Summer of 69′
Summer of ‘69
God the air smelled good that day!
It was the summer of 1969. The potato buds were beginning to flower and the world was painted in full bloom greens and vivid sky blues.
I had a newly minted learner’s permit and was piloting my Mom’s Mustang down Lumber Lane toward the ocean in Bridgehampton. It was a straight six automatic, nothing sexy, but that didn’t matter. At that moment it was as good as any Ferrari. WLNG was softly playing “Surfer Girl”. I was taking myself surfing at Cameron, for the first time, and all was right with the world.
I smiled as I passed one of the first houses put down in the vast fields which linked the ocean to the bays. What an idiot, I thought, sticking your house in a farm field. Over the coming years it became clear who the idiot was and who the visionaries would be proven to be. Today I’m happy that my children have any fields left to gaze upon.
I carefully unloaded my ten foot, fifty pound pride and joy. It was a bright orange Malibu Custom surfboard. I’d bought it on the radio program “Swap and Shop” for fifty bucks.
All boards of that era were big, but the Malibu was big and crude. I eventually sold it to a surf shop as a piece of history for five hundred dollars, but that’s a different story which wouldn’t occur for decades.
The Mecox Bay cut was open and the waves had decent size with shape. Being one of the new kids I respectfully took my place on the edge of the lineup. There I sat with everyone else on our long cumbersome shapes of foam and fiberglass. Eventually everyone began noticing two surfers making their way out. One was Jimmy Spooner the other Jack Bell, both hot local surfers.
It was not the surfers that captivated us; it was what they were paddling. Their boards were half the size and weight of anything in the water. I later learned the boards were called Skis and had been shaped by a dude named Dewey Weber from California. All I knew at the time was that surfing was about to radically change. The maneuverability and speed of these new wave riding vehicles was extraordinary. Jimmy and Jack carved circles around us. I remember likening the new boards to Flexible Flyer snow sleighs. They seemed that compact.
The freedom these new boards provided was a joy to behold. The waves became the canvas and Jimmy and Jack drew the pictures. The lines were so smooth, so artistic. The graceful bottom turns and arching cut backs became forceful expositions of self expression. The art of surfing was redefined for me.

* * *

> _PARTS OF THE EXERCISE_:
a: In the memoir of the summer of 1969, on what radio program did the narrator buy the Malibu Custom surfboard, and for how much?
b: Using the memoir of the summer of 1969, explain why the boards that Jimmy Spooner and Jack Bell paddled out on drew everyone's attention.
c: Write a continuation of the memoir of the summer of 1969, starting after its final sentence.

* * *

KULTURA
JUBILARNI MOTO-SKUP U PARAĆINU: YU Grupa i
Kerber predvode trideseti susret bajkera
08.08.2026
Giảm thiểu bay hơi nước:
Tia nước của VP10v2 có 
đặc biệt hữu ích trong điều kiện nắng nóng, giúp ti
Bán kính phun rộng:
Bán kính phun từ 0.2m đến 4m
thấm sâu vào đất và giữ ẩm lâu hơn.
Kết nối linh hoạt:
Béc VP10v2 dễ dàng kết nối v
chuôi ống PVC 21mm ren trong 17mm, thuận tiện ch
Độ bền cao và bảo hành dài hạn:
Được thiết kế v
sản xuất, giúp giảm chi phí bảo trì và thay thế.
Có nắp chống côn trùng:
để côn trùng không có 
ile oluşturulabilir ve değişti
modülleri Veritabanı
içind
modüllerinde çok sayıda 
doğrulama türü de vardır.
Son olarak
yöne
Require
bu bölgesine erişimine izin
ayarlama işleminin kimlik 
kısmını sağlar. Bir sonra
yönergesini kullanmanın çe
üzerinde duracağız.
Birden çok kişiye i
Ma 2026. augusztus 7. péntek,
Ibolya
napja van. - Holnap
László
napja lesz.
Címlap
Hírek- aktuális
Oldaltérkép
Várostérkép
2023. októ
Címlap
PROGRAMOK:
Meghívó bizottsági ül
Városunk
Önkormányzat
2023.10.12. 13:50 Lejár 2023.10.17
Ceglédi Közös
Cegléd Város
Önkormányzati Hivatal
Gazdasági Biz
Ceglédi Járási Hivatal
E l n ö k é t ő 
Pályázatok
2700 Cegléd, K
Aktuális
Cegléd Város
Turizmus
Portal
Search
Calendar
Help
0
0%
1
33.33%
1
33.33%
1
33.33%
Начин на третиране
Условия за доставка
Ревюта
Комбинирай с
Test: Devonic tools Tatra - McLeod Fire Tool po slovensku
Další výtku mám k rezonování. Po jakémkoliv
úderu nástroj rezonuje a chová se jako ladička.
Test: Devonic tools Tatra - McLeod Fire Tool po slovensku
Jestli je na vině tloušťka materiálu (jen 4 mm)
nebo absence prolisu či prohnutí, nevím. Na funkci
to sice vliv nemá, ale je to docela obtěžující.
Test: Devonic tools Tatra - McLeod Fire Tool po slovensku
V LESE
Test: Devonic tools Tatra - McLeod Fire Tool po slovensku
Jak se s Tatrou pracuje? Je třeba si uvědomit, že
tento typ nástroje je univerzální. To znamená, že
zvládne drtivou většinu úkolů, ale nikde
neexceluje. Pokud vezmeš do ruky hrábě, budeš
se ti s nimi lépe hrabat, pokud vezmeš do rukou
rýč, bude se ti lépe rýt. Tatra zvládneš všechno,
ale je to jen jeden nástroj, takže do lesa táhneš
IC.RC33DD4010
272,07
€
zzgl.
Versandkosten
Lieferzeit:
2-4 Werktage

* * *

> _PER-TASK OUTPUTS_:
a: The narrator bought it on the radio program "Swap and Shop" for fifty dollars.

b: Their boards were half the size and weight of anything else in the water, which made them extraordinarily maneuverable and fast. The two surfers could carve circles around the others, and the narrator saw that surfing was about to change radically.

c:
That day signaled for me the beginning of the short board revolution. Never before or since has any era had such accelerated design innovation. It was as if decades of the status quo were gone over night. Boards got shorter and more wildly shaped. They grew two fins then three then four. Nothing was sacred.
It was also the beginning of a period in which the very fabric of our society
was being changed. Surfboard design was but a small example of the creativity and free thinking. The revolution had already begun a few years earlier, but in 1969 was in full force. It would affect almost every aspect of our lives. From how we dressed, to what we listened to, to what we believed in. It was a time of free expression and exploration.
I often think back to that day. It became a symbol of the wonderful era I grew up in. Everything was being challenged. Everything was up for review. From music to civil rights to sexuality and yes even surfboard technology. No generation has ever gone through as many explosive changes in such a short period. I embraced it all. Hell I went through puberty during the Summer of Love, confusing but all good!
I felt we were moving to a better more enlightened place as a human race. We were becoming a kinder more understanding society. All you need is Love became the mantra. Yes we had Vietnam and Kent State and the Chicago Convention. Yes we had already lost Martin and two Kennedys and would soon loss Janis and Jimmy and Morrisson. They were all part of incredible strains and stresses we were causing and experiencing. Change is never easy.